## Aim of the exercise
Your task is to write out the entire listing exactly, omitting its pictures.

## Records for this exercise

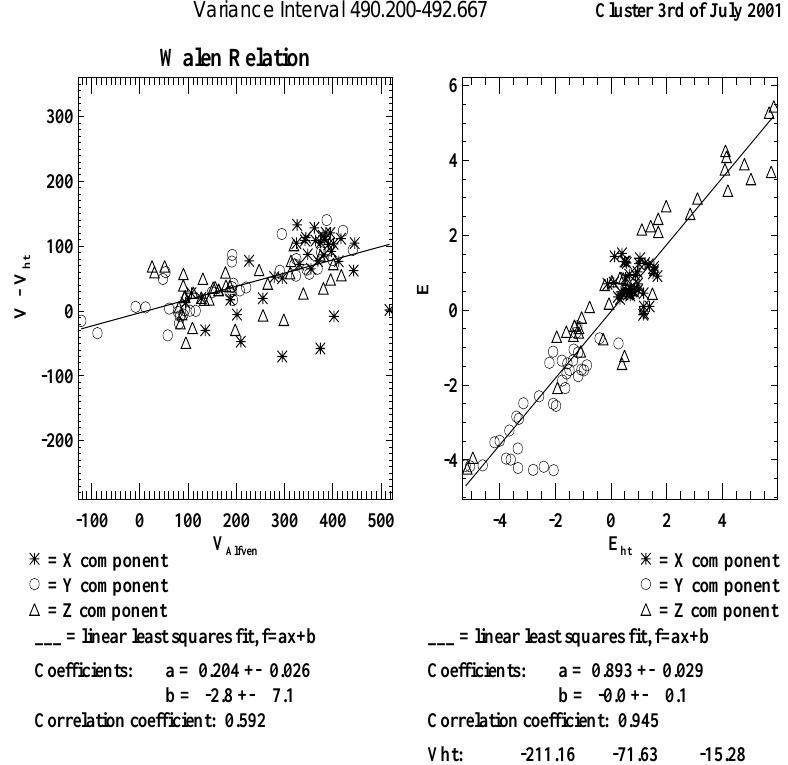
Fig. 17. Wal´en relation (left) and deHoffmann-Teller frame (right) between 08:10:12–08:12:45 UT determined from sc3 measurements.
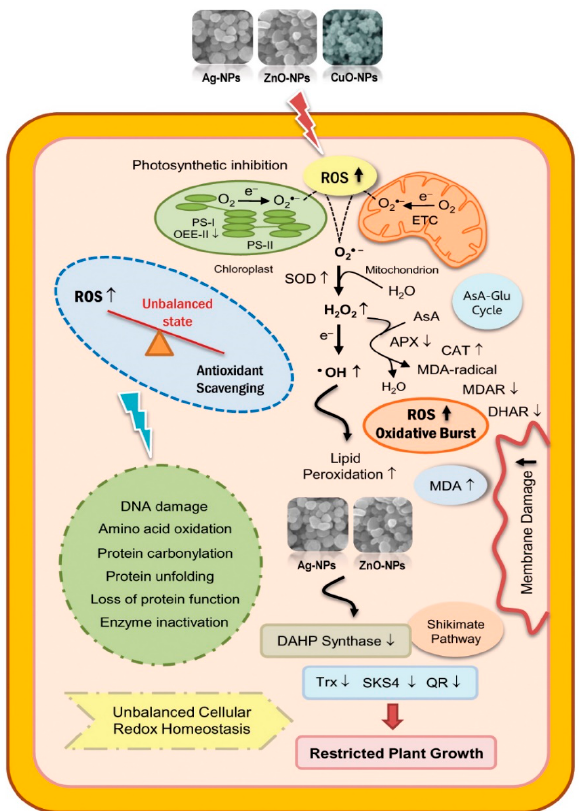
Figure 1. Schematic illustration of diverse cellular responses to nanoparticles (NPs). Exposure to metal based-NPs triggers oxidative stress through enhanced reactive oxygen species (ROS) generation, disruption of redox homeostasis, impaired photosynthetic activity, mitochondrial dysfunction, lipid peroxidation, and membrane damage. Upward arrows indicate increased and downward arrows indicate decreased protein abundance in response to NPs stress, respectively. Abbreviations: APX,ascorbate peroxidase; AsA, reduced ascorbate; CAT, catalase; DAHP, 3-deoxy-D-arabino-heptulosonate-7-phosphate; DHAR, dehydroascorbate reductase; ETC, electron transport chain; H 2 O 2 , hydrogen peroxide; MDA, malondialdehyde; MDA-radical, monodehydroascorbate radical; MDAR, monodehydroascorbate reductase; • OH, hydroxyl radical; OEE, oxygen-evolving enhancer; PS, photosystem; QR, quinone reductase; ROS, reactive oxygen species; SOD, superoxide dismutase; Trx,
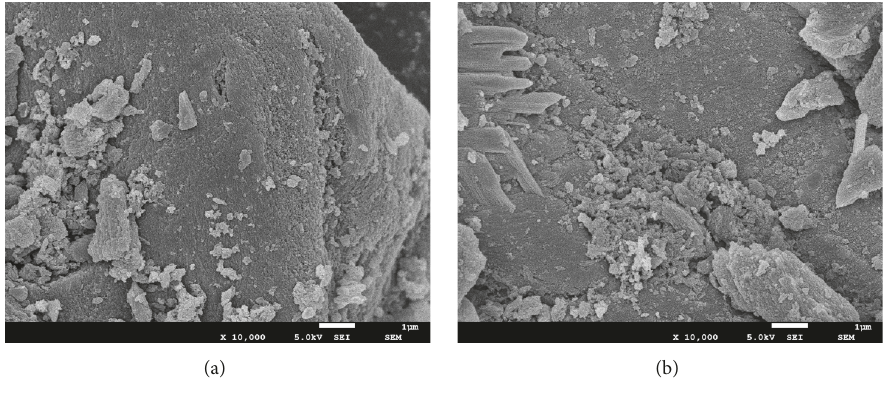
Figure 1: SEM images of (a) Pd/C and (b) Pd/C-OH − .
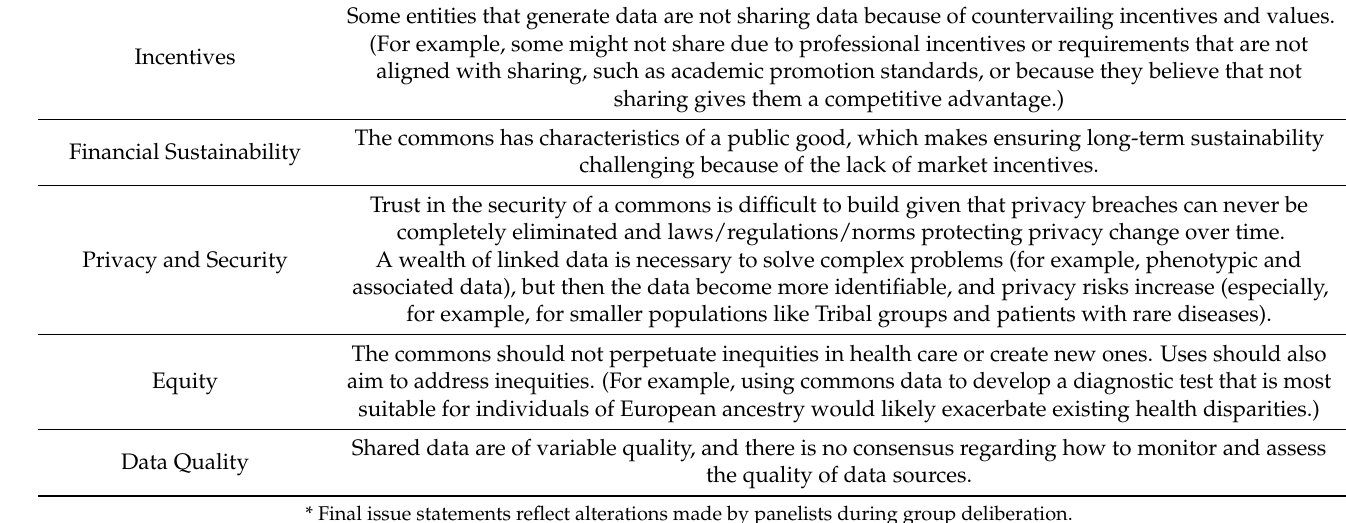
Table 1. Domains and Related High-Priority Issue Statements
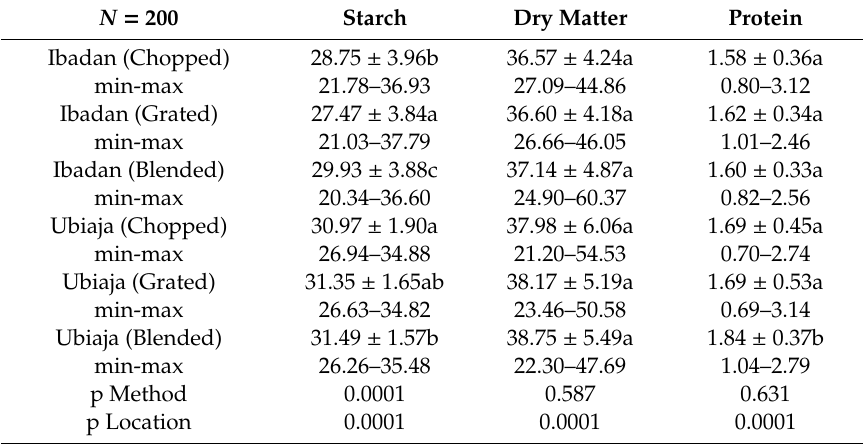
Table 1. Showing Starch, Dry matter, and Protein content (%) of yam (D. rotundata ). N = 200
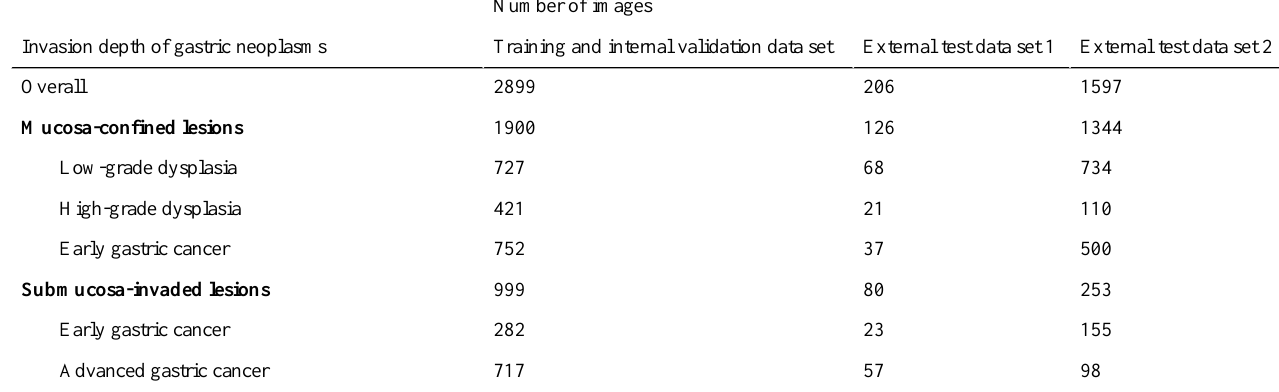
Table 1. Summary of images in each data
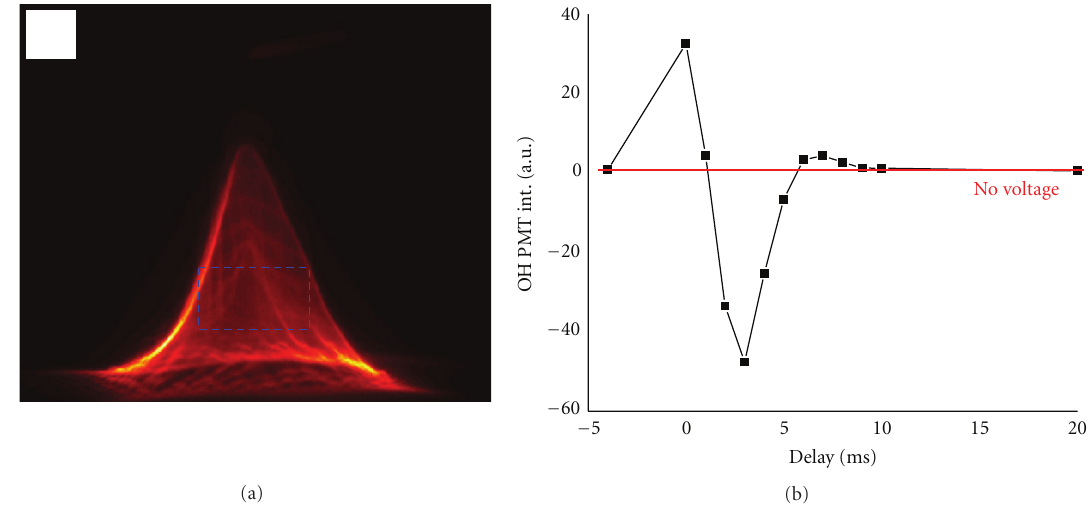
Figure 8: Plot of temporal response of OH chemiluminescence intensity. Impulse behavior, showingan initial increase in OH (A-X) emission intensity, exhibits similarities to thermoacoustic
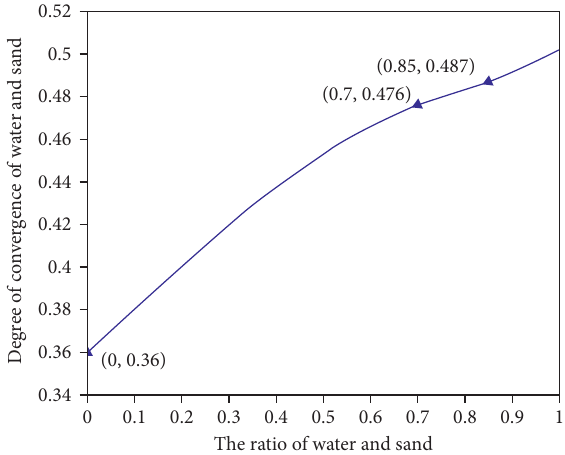
Figure 3: Convergence of water and sand.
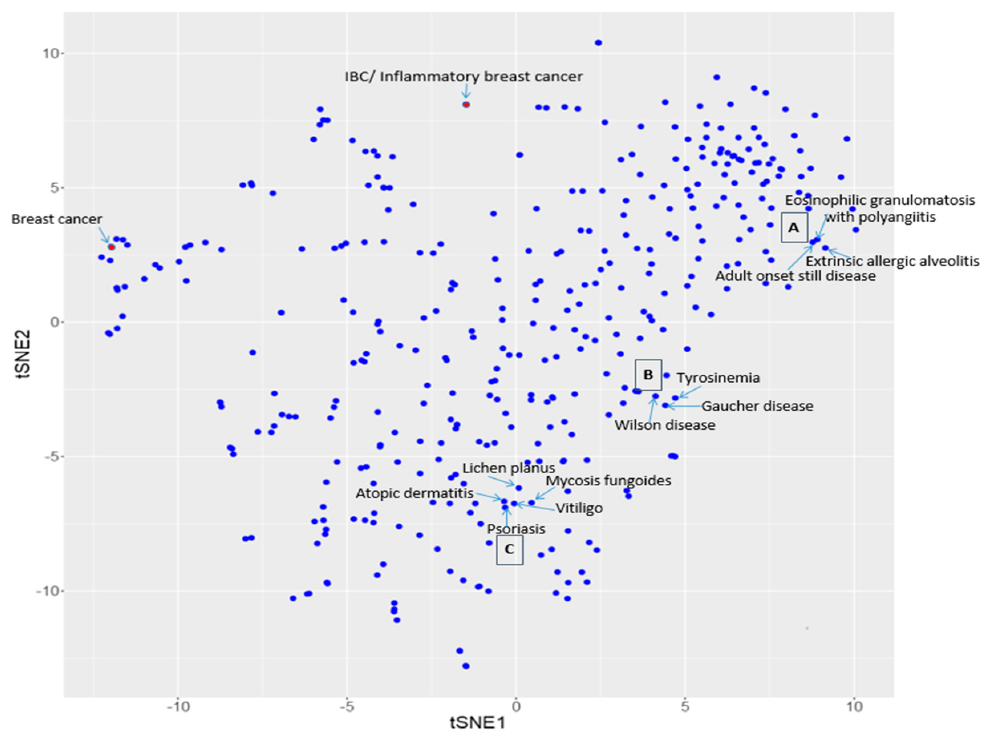
Figure 1. Breast cancer, inflammatory breast cancer (IBC), and three annotated disease clusters on the disease similarity map.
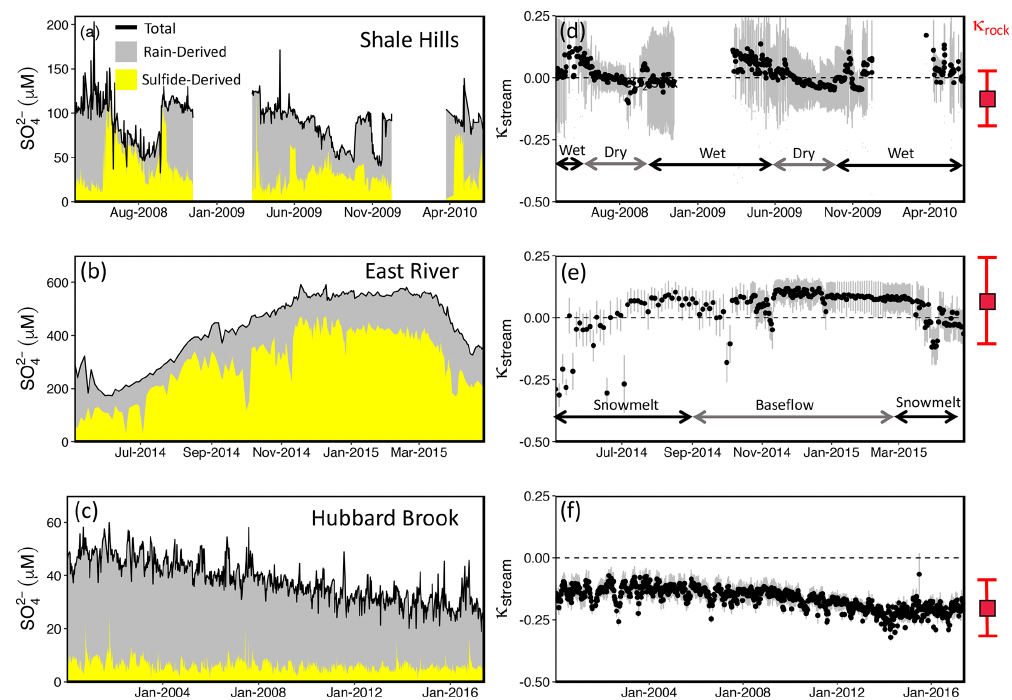
Figure 5. Concentration of total sulfate (black line), rain-derived sulfate (NMF-calculated; gray), and sulfide-derived sulfate (NMF- calculated; yellow) in stream water plotted versus time at Shale Hills (a) , East River (b) , and Hubbard Brook (W-3 sub-catchment) (c) . Shale Hills and East River temporally switch between being a source and sink of CO 2 , while Hubbard Brook is always a sink over the timescales studied, as shown by the CO 2 sequestration coefficient ( κ stream ) for Shale Hills (d) , East River (e) , and Hubbard Brook (f) . Gray error bars in (d) , (e) , and (f) represent 1 SD from the calculated κ stream for that sample. The range (mean + 1SD) indicated in red to the right of (d) , (e) , and (f) represents κ rock , the time-integrated CO 2 sequestration coefficient calculated from the rock chemistry (see text). Here, κ stream > 0 or < 0 indicates stream is a source or sink of CO 2 , respectively, when considering weathering reactions over 10 5 - to 10 6 -year timescales (see Fig. 1). The long record at Hubbard Brook shows that κ stream is approaching κ rock as the watershed recovers from acid rain. Gaps in the time series for Shale Hills occur when the autosampler tubing or stream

## Answer to the problem
Fig. 17. Wal´en relation (left) and deHoffmann-Teller frame (right) between 08:10:12–08:12:45 UT determined from sc3 measurements.
Figure 1. Schematic illustration of diverse cellular responses to nanoparticles (NPs). Exposure to metal based-NPs triggers oxidative stress through enhanced reactive oxygen species (ROS) generation, disruption of redox homeostasis, impaired photosynthetic activity, mitochondrial dysfunction, lipid peroxidation, and membrane damage. Upward arrows indicate increased and downward arrows indicate decreased protein abundance in response to NPs stress, respectively. Abbreviations: APX,ascorbate peroxidase; AsA, reduced ascorbate; CAT, catalase; DAHP, 3-deoxy-D-arabino-heptulosonate-7-phosphate; DHAR, dehydroascorbate reductase; ETC, electron transport chain; H 2 O 2 , hydrogen peroxide; MDA, malondialdehyde; MDA-radical, monodehydroascorbate radical; MDAR, monodehydroascorbate reductase; • OH, hydroxyl radical; OEE, oxygen-evolving enhancer; PS, photosystem; QR, quinone reductase; ROS, reactive oxygen species; SOD, superoxide dismutase; Trx,
Figure 1: SEM images of (a) Pd/C and (b) Pd/C-OH − .
Table 1. Domains and Related High-Priority Issue Statements
Table 1. Showing Starch, Dry matter, and Protein content (%) of yam (D. rotundata ). N = 200
Table 1. Summary of images in each data
Figure 8: Plot of temporal response of OH chemiluminescence intensity. Impulse behavior, showingan initial increase in OH (A-X) emission intensity, exhibits similarities to thermoacoustic
Figure 3: Convergence of water and sand.
Figure 1. Breast cancer, inflammatory breast cancer (IBC), and three annotated disease clusters on the disease similarity map.
Figure 5. Concentration of total sulfate (black line), rain-derived sulfate (NMF-calculated; gray), and sulfide-derived sulfate (NMF- calculated; yellow) in stream water plotted versus time at Shale Hills (a) , East River (b) , and Hubbard Brook (W-3 sub-catchment) (c) . Shale Hills and East River temporally switch between being a source and sink of CO 2 , while Hubbard Brook is always a sink over the timescales studied, as shown by the CO 2 sequestration coefficient ( κ stream ) for Shale Hills (d) , East River (e) , and Hubbard Brook (f) . Gray error bars in (d) , (e) , and (f) represent 1 SD from the calculated κ stream for that sample. The range (mean + 1SD) indicated in red to the right of (d) , (e) , and (f) represents κ rock , the time-integrated CO 2 sequestration coefficient calculated from the rock chemistry (see text). Here, κ stream > 0 or < 0 indicates stream is a source or sink of CO 2 , respectively, when considering weathering reactions over 10 5 - to 10 6 -year timescales (see Fig. 1). The long record at Hubbard Brook shows that κ stream is approaching κ rock as the watershed recovers from acid rain. Gaps in the time series for Shale Hills occur when the autosampler tubing or stream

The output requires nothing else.